O último mês do ano foi particularmente difícil por aqui. Foram duas idas ao hospital em menos de duas semanas, e em cada uma delas precisei me afastar do trabalho. Lembro de um colega que me viu, quando retornei, e perguntou se a vida estava fácil e como ele poderia fazer para conseguir esses dias em casa. Ele não sabia, não o culpo. Preferi não contar.
No primeiro episódio, um quadro viral simples, desses que mãe de criança conhece bem. O filho pega o bicho na escola, passa para a mãe e lá se vão sete dias de peste. Como resisti a ficar de repouso no início, o quadro se agravou e evoluiu para uma infecção bacteriana. Tive febre, perdi a voz e ganhei uma tosse ininterrupta. Sete dias de antibiótico (mais repouso). Tudo sob controle.
Não havia mais batimentos. A gestação não evoluiu. Era uma menina, descobri depois
Mas a razão desse texto para ZH é a segunda parada no departamento médico. Essa que mencionei acima, que o colega não fazia ideia. Era uma segunda-feira e levantei, como de costume, por volta das 6h. Peguei meu filho no colo, o amamentei e fomos para a sala. Já havia sol. Enquanto ele brincava, fui ao banheiro para fazer xixi.

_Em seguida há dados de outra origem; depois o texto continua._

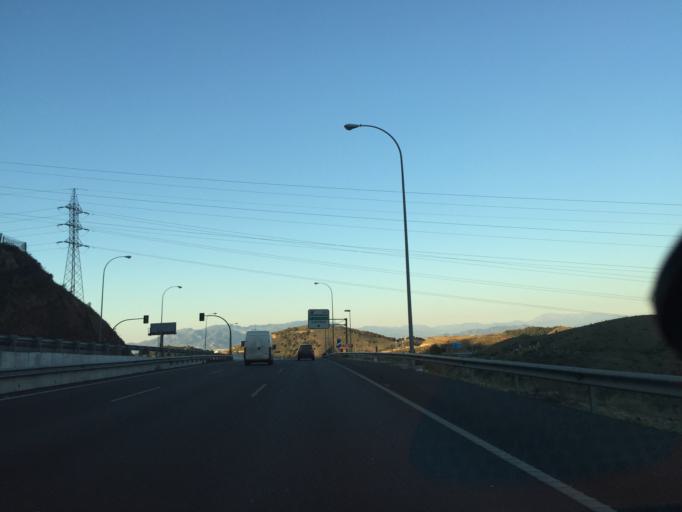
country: ES
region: Andalusia
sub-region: Provincia de Malaga
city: Malaga
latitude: 36.7399
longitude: -4.3877
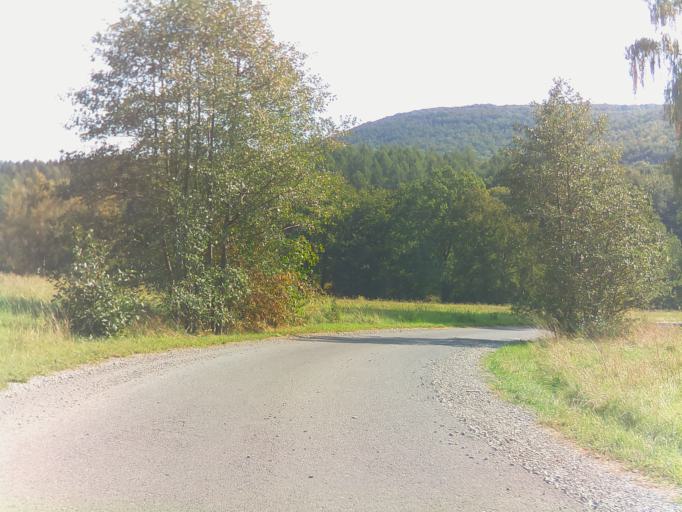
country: DE
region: Thuringia
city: Christes
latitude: 50.6436
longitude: 10.4654
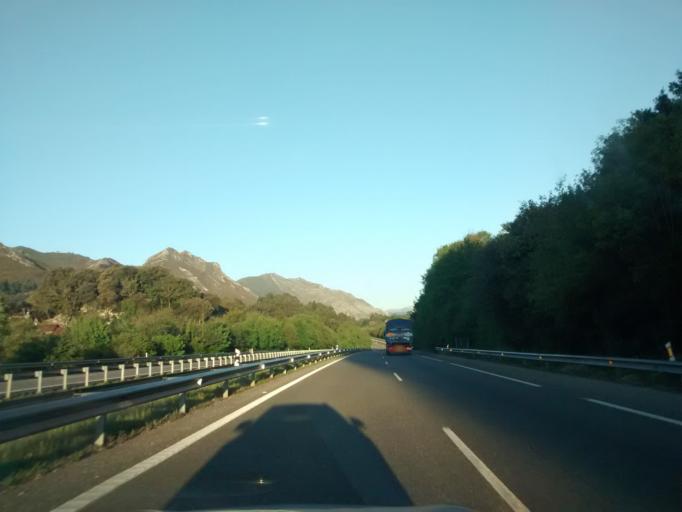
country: ES
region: Asturias
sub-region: Province of Asturias
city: Ribadesella
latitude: 43.4442
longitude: -4.9336
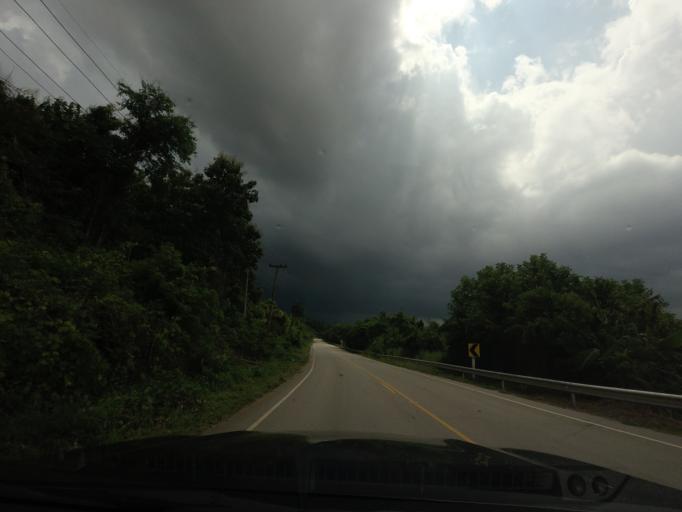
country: LA
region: Vientiane
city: Muang Sanakham
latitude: 17.9760
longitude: 101.7472
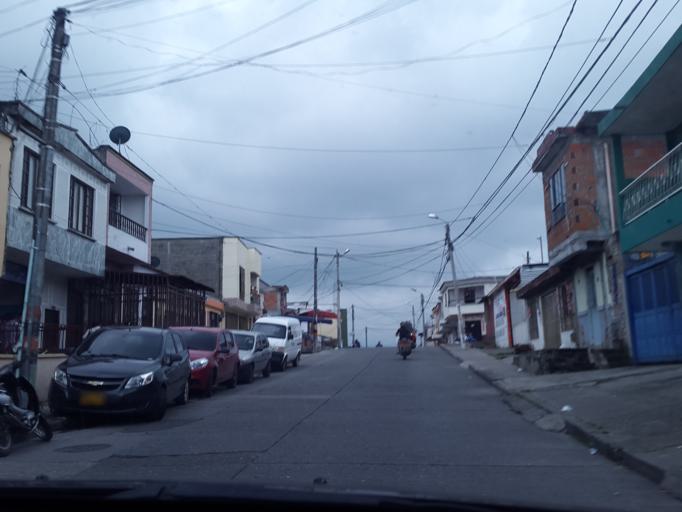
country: CO
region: Quindio
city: Armenia
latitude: 4.5411
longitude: -75.6791
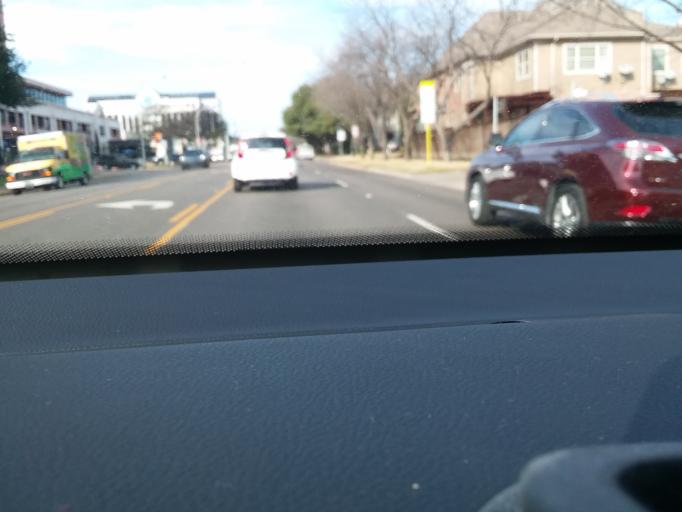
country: US
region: Texas
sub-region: Dallas County
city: University Park
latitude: 32.8600
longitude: -96.8042
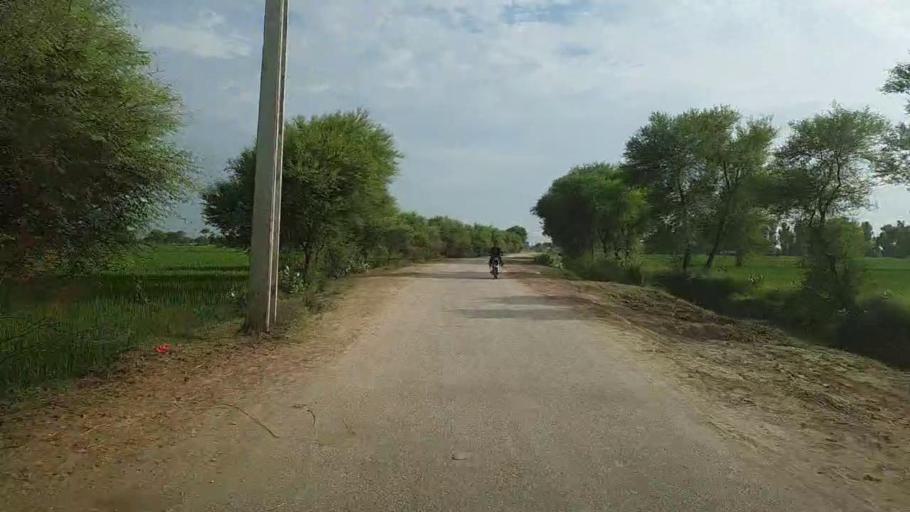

Aqui, um parêntese. Fazer xixi, para uma mulher grávida que já experimentou uma perda gestacional, é uma angústia terrível. Isso porque, a cada vez, sua mente vai lhe lembrar que pode haver sangue junto. E, se houver, é possível que você tenha perdido seu bebê. Eu havia perdido o meu. Havia sangue. Mas eu ainda não sabia.
Soube quando fiz a ecografia naquela manhã. Não havia mais batimentos. A gestação não evoluiu. Era uma menina, descobri depois.
Decidi não falar sobre. Primeiro, porque não tinha forças. Segundo, porque não queria que as pessoas tivessem pena de mim. Nem que me olhassem como vítima. São tantas as mulheres que passam por essa dor – recentemente, a apresentadora Sabrina Sato e a influenciadora Maíra Cardi. Foi ao ler a notícia sobre a perda do bebê de Maíra que mudei de ideia sobre contar.
Lembrei que pessoas com alguma visibilidade, que passam por histórias como a minha, podem ajudar outras a se sentirem menos sós. Meu amigo David Coimbra, ao escrever sobre o câncer, inspirou muitos. É como se o universo nos dissesse: a vida não é feita só de foto de praia do Instagram. São dissabores, dores, doenças. Ninguém está livre.
Por isso, cara leitora, caro leitor, se você também tem uma história dessas — e que não contou a ninguém — aqui vai um abraço. Que você encontre conforto e carinho nos seus. Não se culpe. Mesmo a noite mais escura termina com o nascer do sol.